## ITEMS:
※ ※ ※

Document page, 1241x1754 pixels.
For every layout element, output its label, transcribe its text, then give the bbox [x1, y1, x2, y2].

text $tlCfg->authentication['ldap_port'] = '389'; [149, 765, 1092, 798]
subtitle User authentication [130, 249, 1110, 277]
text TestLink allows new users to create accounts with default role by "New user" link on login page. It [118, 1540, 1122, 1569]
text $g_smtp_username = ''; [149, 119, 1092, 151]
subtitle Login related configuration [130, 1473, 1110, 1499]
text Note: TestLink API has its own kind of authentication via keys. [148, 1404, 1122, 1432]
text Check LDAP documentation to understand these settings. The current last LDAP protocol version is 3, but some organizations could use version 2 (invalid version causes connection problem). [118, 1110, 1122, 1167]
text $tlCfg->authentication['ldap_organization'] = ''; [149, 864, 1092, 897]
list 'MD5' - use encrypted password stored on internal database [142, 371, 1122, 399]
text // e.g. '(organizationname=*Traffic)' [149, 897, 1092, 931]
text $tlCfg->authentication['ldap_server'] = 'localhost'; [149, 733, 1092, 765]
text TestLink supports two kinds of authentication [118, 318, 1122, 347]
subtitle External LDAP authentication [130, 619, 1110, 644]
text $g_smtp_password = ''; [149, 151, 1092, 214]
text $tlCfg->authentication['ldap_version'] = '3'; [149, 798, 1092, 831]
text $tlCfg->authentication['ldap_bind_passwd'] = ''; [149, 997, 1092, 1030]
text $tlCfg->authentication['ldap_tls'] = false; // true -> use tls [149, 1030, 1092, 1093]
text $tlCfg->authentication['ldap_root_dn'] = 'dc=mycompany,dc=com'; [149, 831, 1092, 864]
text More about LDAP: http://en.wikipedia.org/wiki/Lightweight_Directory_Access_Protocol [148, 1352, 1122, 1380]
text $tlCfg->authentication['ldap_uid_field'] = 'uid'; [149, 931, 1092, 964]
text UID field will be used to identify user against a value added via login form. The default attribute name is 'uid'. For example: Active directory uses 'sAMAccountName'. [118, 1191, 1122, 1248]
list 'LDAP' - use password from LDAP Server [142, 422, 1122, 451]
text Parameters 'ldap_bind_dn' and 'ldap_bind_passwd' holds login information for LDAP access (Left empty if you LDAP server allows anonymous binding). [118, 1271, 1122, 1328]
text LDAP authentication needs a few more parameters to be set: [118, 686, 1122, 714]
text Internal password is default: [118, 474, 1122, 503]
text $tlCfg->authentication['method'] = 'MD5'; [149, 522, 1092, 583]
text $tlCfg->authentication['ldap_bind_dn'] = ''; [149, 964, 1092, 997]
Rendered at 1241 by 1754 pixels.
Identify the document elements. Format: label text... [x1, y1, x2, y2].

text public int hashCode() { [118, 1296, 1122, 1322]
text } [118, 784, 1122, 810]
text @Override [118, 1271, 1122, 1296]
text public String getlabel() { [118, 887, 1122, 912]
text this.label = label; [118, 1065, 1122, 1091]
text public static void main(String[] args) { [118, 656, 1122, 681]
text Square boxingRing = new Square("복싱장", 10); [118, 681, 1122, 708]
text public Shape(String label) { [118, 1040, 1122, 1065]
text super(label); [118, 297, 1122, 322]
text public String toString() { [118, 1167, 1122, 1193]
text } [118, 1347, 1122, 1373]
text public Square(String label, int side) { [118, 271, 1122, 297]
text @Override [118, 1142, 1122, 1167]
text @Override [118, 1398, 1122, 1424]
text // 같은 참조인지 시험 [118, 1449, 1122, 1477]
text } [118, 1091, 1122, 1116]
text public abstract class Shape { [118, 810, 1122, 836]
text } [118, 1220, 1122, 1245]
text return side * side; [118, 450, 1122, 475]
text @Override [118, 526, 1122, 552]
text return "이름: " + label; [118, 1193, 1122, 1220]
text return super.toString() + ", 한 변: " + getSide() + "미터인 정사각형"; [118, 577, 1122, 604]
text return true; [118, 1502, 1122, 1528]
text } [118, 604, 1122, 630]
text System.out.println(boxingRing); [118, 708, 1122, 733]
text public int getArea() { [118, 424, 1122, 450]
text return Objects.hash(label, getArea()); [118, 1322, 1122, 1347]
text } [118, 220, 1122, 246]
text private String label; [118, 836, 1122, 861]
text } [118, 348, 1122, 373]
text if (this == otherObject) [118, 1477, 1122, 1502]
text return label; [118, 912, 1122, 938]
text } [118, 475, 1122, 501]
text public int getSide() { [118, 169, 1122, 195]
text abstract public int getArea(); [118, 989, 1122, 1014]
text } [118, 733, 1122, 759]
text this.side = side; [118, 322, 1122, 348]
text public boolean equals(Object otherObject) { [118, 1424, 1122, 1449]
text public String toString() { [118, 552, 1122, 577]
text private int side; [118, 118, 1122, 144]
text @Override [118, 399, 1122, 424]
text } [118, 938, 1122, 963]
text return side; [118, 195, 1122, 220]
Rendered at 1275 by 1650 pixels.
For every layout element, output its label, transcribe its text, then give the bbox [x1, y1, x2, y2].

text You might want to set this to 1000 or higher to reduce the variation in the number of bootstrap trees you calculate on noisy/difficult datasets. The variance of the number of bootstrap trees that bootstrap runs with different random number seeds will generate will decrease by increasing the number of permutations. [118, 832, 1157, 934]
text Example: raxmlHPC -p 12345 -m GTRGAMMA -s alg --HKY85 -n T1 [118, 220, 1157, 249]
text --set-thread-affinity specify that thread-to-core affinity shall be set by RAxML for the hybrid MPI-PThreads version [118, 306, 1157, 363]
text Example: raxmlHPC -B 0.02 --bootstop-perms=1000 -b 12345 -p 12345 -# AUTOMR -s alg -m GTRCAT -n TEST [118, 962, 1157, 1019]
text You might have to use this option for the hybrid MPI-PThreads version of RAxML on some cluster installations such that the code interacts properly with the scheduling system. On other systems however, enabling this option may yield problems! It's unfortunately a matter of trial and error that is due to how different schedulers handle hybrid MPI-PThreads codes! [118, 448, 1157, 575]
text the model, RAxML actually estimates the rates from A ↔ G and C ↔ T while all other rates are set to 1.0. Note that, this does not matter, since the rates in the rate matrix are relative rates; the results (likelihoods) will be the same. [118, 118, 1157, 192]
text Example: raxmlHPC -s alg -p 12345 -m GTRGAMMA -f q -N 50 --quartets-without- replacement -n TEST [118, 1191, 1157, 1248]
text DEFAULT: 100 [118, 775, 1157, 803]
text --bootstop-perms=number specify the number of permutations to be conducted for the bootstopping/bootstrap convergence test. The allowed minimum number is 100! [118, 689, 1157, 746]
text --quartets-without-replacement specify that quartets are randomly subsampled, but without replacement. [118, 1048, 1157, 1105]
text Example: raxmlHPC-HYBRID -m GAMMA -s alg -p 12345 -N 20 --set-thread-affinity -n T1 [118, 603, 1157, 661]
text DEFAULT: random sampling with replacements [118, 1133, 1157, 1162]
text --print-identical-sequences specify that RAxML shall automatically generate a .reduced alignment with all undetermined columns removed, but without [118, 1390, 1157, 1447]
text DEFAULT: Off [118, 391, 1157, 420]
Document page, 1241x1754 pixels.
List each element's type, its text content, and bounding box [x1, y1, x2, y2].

※ ※ ※

## DO THIS:
Rewrite the records from the line that contains "text You might want" through the line that contains "text DEFAULT: 100 [118, 775, 1157, 803]" as a numbered list, dropping any blank lines.

## EXERCISE RESULT:
1. text You might want to set this to 1000 or higher to reduce the variation in the number of bootstrap trees you calculate on noisy/difficult datasets. The variance of the number of bootstrap trees that bootstrap runs with different random number seeds will generate will decrease by increasing the number of permutations. [118, 832, 1157, 934]
2. text Example: raxmlHPC -p 12345 -m GTRGAMMA -s alg --HKY85 -n T1 [118, 220, 1157, 249]
3. text --set-thread-affinity specify that thread-to-core affinity shall be set by RAxML for the hybrid MPI-PThreads version [118, 306, 1157, 363]
4. text Example: raxmlHPC -B 0.02 --bootstop-perms=1000 -b 12345 -p 12345 -# AUTOMR -s alg -m GTRCAT -n TEST [118, 962, 1157, 1019]
5. text You might have to use this option for the hybrid MPI-PThreads version of RAxML on some cluster installations such that the code interacts properly with the scheduling system. On other systems however, enabling this option may yield problems! It's unfortunately a matter of trial and error that is due to how different schedulers handle hybrid MPI-PThreads codes! [118, 448, 1157, 575]
6. text the model, RAxML actually estimates the rates from A ↔ G and C ↔ T while all other rates are set to 1.0. Note that, this does not matter, since the rates in the rate matrix are relative rates; the results (likelihoods) will be the same. [118, 118, 1157, 192]
7. text Example: raxmlHPC -s alg -p 12345 -m GTRGAMMA -f q -N 50 --quartets-without- replacement -n TEST [118, 1191, 1157, 1248]
8. text DEFAULT: 100 [118, 775, 1157, 803]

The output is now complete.